Instructions for the task
From the items below, extract each line that contains the string "linkedin".

(Saved data entries)
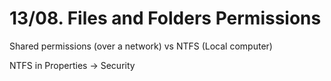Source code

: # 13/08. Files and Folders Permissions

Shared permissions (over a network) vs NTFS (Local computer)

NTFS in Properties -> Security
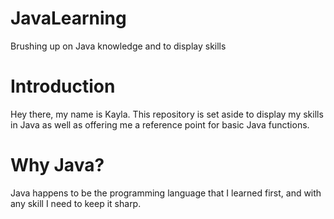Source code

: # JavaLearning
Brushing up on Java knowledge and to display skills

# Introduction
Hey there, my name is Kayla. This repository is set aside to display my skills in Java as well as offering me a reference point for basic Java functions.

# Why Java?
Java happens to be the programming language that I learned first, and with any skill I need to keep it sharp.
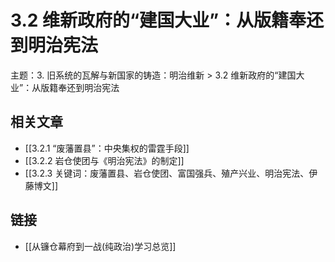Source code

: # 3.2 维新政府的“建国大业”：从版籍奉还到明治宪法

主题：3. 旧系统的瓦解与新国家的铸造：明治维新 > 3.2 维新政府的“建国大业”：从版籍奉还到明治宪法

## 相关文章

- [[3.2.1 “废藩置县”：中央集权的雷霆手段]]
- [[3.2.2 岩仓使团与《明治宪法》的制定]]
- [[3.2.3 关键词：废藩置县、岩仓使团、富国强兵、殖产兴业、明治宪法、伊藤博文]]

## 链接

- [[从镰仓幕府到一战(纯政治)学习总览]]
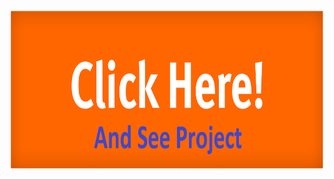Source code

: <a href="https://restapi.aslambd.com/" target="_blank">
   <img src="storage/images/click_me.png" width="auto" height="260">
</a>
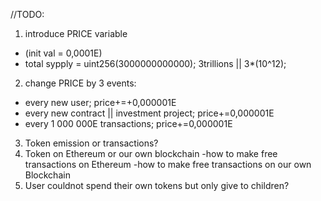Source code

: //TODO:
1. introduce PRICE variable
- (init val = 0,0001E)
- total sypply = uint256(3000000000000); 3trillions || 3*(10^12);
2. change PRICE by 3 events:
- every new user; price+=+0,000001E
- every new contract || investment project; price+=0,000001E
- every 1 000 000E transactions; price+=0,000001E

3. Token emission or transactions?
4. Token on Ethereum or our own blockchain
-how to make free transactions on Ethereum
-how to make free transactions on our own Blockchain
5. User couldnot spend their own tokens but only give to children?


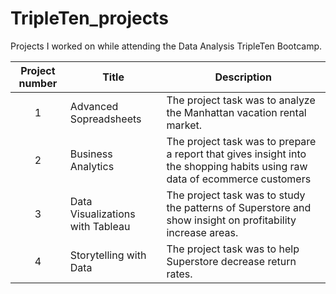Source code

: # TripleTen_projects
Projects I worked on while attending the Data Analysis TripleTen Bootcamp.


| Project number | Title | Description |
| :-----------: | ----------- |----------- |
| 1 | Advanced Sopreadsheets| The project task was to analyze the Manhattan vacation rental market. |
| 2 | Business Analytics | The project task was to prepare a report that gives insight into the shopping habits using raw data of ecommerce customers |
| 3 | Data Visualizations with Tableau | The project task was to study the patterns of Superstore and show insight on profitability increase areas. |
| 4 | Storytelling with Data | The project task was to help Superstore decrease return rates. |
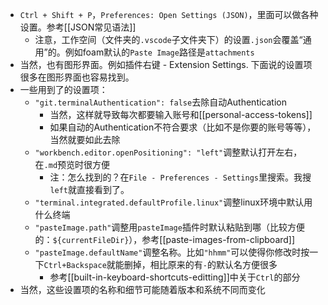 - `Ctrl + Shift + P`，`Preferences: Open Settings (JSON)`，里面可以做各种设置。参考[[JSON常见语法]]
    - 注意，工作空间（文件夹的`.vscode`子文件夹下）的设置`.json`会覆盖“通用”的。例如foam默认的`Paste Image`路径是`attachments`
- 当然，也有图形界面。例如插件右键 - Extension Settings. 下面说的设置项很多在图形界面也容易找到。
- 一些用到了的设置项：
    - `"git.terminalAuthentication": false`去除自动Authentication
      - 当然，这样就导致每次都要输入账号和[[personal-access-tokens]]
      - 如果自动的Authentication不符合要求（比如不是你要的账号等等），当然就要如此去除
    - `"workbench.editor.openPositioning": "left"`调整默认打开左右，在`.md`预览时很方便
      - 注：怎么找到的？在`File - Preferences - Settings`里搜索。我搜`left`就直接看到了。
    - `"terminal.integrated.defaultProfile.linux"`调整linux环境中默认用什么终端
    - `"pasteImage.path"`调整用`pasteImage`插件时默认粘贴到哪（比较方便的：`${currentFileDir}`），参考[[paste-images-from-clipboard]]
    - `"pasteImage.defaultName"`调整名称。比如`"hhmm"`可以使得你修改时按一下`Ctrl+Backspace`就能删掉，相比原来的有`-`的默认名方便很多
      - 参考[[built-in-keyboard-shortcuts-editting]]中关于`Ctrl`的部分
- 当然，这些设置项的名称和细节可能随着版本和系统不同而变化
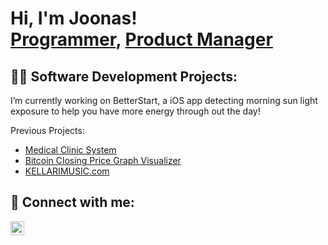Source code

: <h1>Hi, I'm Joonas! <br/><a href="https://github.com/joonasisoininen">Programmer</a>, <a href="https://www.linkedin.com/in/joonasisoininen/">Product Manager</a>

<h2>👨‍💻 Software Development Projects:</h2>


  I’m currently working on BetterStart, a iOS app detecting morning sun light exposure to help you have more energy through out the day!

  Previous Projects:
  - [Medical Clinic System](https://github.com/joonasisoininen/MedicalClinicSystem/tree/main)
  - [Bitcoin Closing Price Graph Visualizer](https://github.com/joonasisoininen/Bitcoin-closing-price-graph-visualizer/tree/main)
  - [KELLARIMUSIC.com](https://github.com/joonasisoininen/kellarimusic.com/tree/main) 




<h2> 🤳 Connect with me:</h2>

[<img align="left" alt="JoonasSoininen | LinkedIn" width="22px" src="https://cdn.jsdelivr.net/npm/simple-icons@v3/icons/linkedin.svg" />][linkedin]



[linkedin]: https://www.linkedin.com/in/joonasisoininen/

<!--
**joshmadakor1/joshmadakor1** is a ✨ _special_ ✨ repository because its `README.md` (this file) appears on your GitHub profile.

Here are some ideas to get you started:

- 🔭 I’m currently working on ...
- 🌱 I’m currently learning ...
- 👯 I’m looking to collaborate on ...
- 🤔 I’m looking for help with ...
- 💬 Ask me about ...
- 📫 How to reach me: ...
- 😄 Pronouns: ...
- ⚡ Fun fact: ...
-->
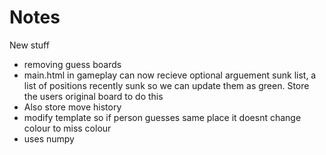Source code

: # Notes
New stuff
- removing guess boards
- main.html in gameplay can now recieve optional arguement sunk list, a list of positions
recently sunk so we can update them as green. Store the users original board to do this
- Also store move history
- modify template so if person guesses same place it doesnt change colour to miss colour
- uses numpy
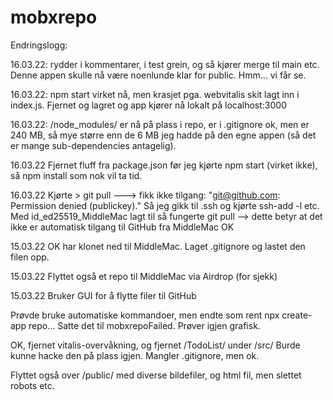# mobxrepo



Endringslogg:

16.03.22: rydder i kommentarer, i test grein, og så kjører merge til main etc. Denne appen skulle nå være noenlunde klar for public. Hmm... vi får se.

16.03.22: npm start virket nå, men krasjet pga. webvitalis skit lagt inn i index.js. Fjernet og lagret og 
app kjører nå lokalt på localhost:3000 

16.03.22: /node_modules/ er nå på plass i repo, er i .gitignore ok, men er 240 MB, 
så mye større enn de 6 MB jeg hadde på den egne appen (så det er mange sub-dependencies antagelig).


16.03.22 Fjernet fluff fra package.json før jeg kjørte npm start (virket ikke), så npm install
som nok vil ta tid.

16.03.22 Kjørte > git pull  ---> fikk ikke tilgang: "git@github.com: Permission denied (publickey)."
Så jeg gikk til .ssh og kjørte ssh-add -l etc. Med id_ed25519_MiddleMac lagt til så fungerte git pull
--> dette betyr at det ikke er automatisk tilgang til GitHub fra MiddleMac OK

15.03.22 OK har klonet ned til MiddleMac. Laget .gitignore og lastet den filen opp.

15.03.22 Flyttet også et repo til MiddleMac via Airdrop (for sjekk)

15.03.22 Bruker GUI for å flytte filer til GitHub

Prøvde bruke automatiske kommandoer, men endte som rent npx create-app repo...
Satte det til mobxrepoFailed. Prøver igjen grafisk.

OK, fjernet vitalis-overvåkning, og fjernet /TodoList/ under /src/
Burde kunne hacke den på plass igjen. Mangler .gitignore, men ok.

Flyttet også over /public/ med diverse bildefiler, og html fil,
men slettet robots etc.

Result
: <h1>Hi, I'm Joonas! <br/><a href="https://github.com/joonasisoininen">Programmer</a>, <a href="https://www.linkedin.com/in/joonasisoininen/">Product Manager</a>
[<img align="left" alt="JoonasSoininen | LinkedIn" width="22px" src="https://cdn.jsdelivr.net/npm/simple-icons@v3/icons/linkedin.svg" />][linkedin]
[linkedin]: https://www.linkedin.com/in/joonasisoininen/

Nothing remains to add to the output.